Don’t forget the Python-UNO bridge for OpenOffice.
Sorry, I should have read closer…you already mentioned IPY->Excel in your article.
You probably saw this too:
That obviously isn’t as seamless as being able to call a IPY script from within Excel, though.
Doesn’t the prevalence of more officers ‘create’ more crime data points by being there to witness and make an arrest or a report? Wouldn’t the presence of a station have a lensing effect?
You can use plain Python with the win32 extensions http://python.net/crew/mhammond/win32/ to drive Office (I use it to grab data from Excel, or to munge Word documents). You could even create a Python COM object http://www.oreilly.com/catalog/pythonwin32/chapter/ch12.html and call it from your VBA macro, although it’s not going to be particularly pretty. But being able to use Python directly inside Excel would be very cool.
“thinking about ways to meld Python and Excel together more closely”
You might like to try OpenOffice which supports Python directly. Unfortunately the current charting model still lets OpenOffice down.
So I checked out Resolver — it’s in private beta, but I’ve signed up. Looks intriguing!
A couple of cautionary notes: (1) Computers make it easy to explore enormous numbers of “what if” questions, but conclusions from these explorations are inherently suspect. Hypothesis generating techniques are a good source of starting points for asking questions with better methods. (2) There is a large disparity between the size of the blue zone and the green zone. With an area model, this disparity would be at least a factor of five (if we truncate the green zone at 1.5 miles). Disparities like this can distort actual effects in the data. While an area model may not be appropriate, it is something that should be considered with geographic data in the absence of other models.
I think Stephen (comment 10) nailed the problem with data sifting like this: one can easily find
all kinds of correlations in the world but ascribing cause is much more difficult. It might be
an enlightening exercise to get a couple of smart people in a room and brainstorm some of the
many possible “causes” for your observations. Just off the cuff, for example, are people more
likely to call the cops for minor problems if the police station is “just around the corner”?

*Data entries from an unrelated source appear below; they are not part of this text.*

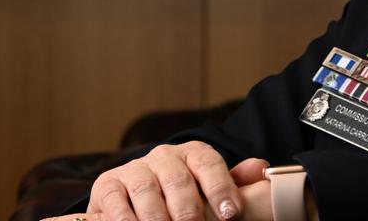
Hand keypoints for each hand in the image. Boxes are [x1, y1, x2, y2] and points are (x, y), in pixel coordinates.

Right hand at [77, 141, 267, 220]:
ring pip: (146, 191)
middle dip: (188, 208)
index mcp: (193, 153)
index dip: (220, 188)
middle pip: (177, 179)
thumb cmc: (184, 196)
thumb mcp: (210, 188)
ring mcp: (134, 169)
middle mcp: (164, 156)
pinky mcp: (107, 185)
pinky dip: (125, 218)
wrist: (136, 198)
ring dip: (157, 216)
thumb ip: (234, 182)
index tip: (231, 213)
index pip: (209, 164)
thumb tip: (260, 169)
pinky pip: (115, 201)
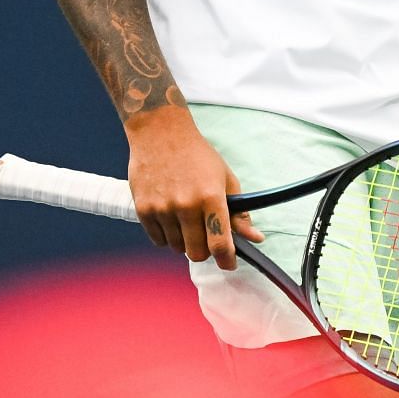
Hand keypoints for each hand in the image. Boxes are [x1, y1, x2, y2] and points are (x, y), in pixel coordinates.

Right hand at [124, 108, 263, 270]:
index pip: (220, 243)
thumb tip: (254, 238)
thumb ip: (239, 212)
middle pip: (197, 253)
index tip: (228, 264)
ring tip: (185, 218)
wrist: (160, 133)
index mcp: (211, 197)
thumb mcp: (225, 178)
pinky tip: (170, 216)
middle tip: (205, 236)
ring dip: (184, 241)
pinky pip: (158, 241)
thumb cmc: (197, 155)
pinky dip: (166, 235)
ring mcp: (162, 208)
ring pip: (177, 248)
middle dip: (204, 250)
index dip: (227, 260)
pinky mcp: (143, 210)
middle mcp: (186, 205)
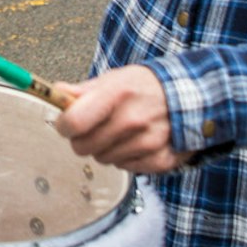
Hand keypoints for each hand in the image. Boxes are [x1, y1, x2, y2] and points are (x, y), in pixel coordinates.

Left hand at [49, 67, 186, 172]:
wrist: (191, 98)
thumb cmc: (146, 87)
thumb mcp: (115, 79)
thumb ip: (83, 90)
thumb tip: (55, 93)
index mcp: (117, 94)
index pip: (74, 122)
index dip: (64, 125)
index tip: (66, 123)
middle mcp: (133, 120)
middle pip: (83, 147)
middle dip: (83, 138)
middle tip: (95, 127)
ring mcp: (148, 143)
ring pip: (102, 159)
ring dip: (105, 148)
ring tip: (120, 132)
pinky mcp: (159, 160)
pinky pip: (124, 168)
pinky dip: (125, 158)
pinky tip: (135, 142)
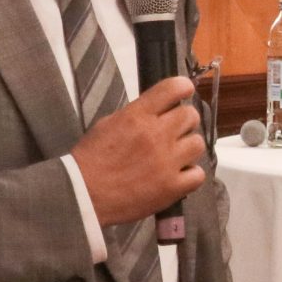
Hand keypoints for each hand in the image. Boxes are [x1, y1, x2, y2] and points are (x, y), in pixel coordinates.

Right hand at [73, 76, 205, 224]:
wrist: (83, 195)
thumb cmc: (91, 159)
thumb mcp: (108, 124)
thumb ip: (135, 115)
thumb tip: (158, 111)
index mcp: (137, 116)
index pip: (173, 88)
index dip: (183, 87)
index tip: (185, 91)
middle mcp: (157, 135)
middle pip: (191, 116)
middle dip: (184, 121)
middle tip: (174, 131)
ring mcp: (167, 162)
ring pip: (198, 144)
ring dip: (188, 148)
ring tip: (175, 156)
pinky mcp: (172, 187)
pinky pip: (198, 174)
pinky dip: (190, 174)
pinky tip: (178, 175)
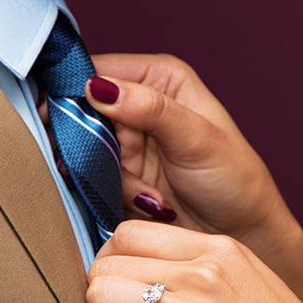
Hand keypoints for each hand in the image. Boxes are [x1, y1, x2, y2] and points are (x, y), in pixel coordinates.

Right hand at [86, 53, 302, 290]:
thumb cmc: (235, 179)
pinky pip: (92, 179)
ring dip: (108, 176)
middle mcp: (139, 103)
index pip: (98, 69)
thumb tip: (100, 87)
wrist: (241, 233)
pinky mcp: (120, 174)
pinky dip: (114, 194)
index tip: (60, 118)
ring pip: (83, 149)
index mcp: (160, 78)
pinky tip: (149, 204)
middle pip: (80, 111)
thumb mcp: (197, 139)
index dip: (72, 90)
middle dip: (90, 143)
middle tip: (101, 165)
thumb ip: (150, 109)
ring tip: (150, 194)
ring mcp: (128, 141)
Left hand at [87, 221, 302, 302]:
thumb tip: (141, 271)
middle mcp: (205, 273)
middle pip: (104, 264)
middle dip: (106, 300)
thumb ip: (200, 269)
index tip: (132, 297)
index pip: (126, 234)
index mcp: (221, 249)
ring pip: (99, 297)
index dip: (117, 268)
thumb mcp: (250, 284)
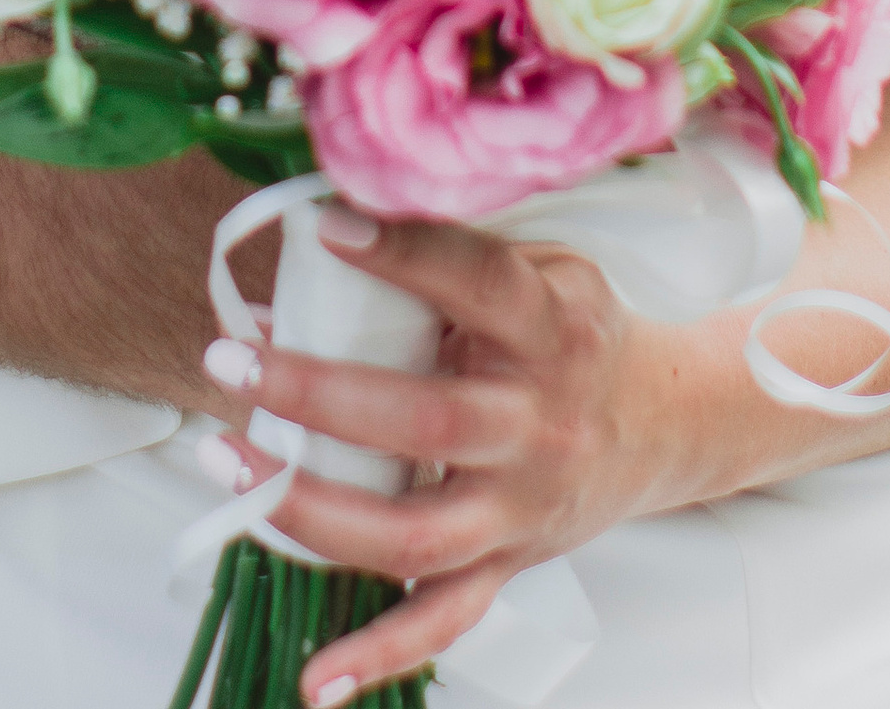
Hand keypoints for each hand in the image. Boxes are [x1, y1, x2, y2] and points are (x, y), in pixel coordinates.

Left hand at [199, 216, 673, 697]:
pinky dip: (377, 654)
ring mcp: (520, 509)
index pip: (476, 284)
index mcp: (552, 331)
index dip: (404, 254)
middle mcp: (538, 428)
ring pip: (413, 532)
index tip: (324, 226)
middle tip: (231, 356)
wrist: (664, 423)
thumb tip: (316, 244)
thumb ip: (446, 253)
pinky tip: (314, 677)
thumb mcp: (541, 265)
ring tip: (225, 461)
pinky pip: (441, 621)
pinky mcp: (507, 564)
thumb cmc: (576, 329)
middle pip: (425, 420)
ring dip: (307, 508)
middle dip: (316, 391)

Did the police station relocate from a mostly non-residential, urban city center to a more
residential suburb? And so on…
As Stephen says, your interesting observations are just starting points for asking more
focused questions with better methods.
Would it be possible to separate the reports by whether the crime was reported by a citizen, or discovered by a police officer witnessing it? There’s no particular surprise in finding that the latter category occurs more often closer to the cop shop – although a difference as steep as your first graph seems to show might indicate commanders are doing a poor job of getting their people spread out and covering the whole town.
– The old police station location was deliberately located where the crime was worst. The new location is far less optimal.
– The presence of a police station somehow causes a neighborhood to deteriorate. I can certainly see how it would concentrate certain undesirables: drunks turned loose in the morning, chronic complainants, relatives of prisoners in the jail with their own criminal proclivities… Would parole and probation officers be located in the police station? It’s possible that this effect would overwhelm the protective effect of having a police station nearby.
I know this is late, but I was wondering if you had tried Open Office’s Calc for any of this.
Calc has a number of programming language bridges into it using the UNO system, including on for python called pyuno.
I don’t have any experience with it yet, but in my own data project that I am just starting (trying to convince my city that they need more efficient bus routing), I think that I will be using it a lot.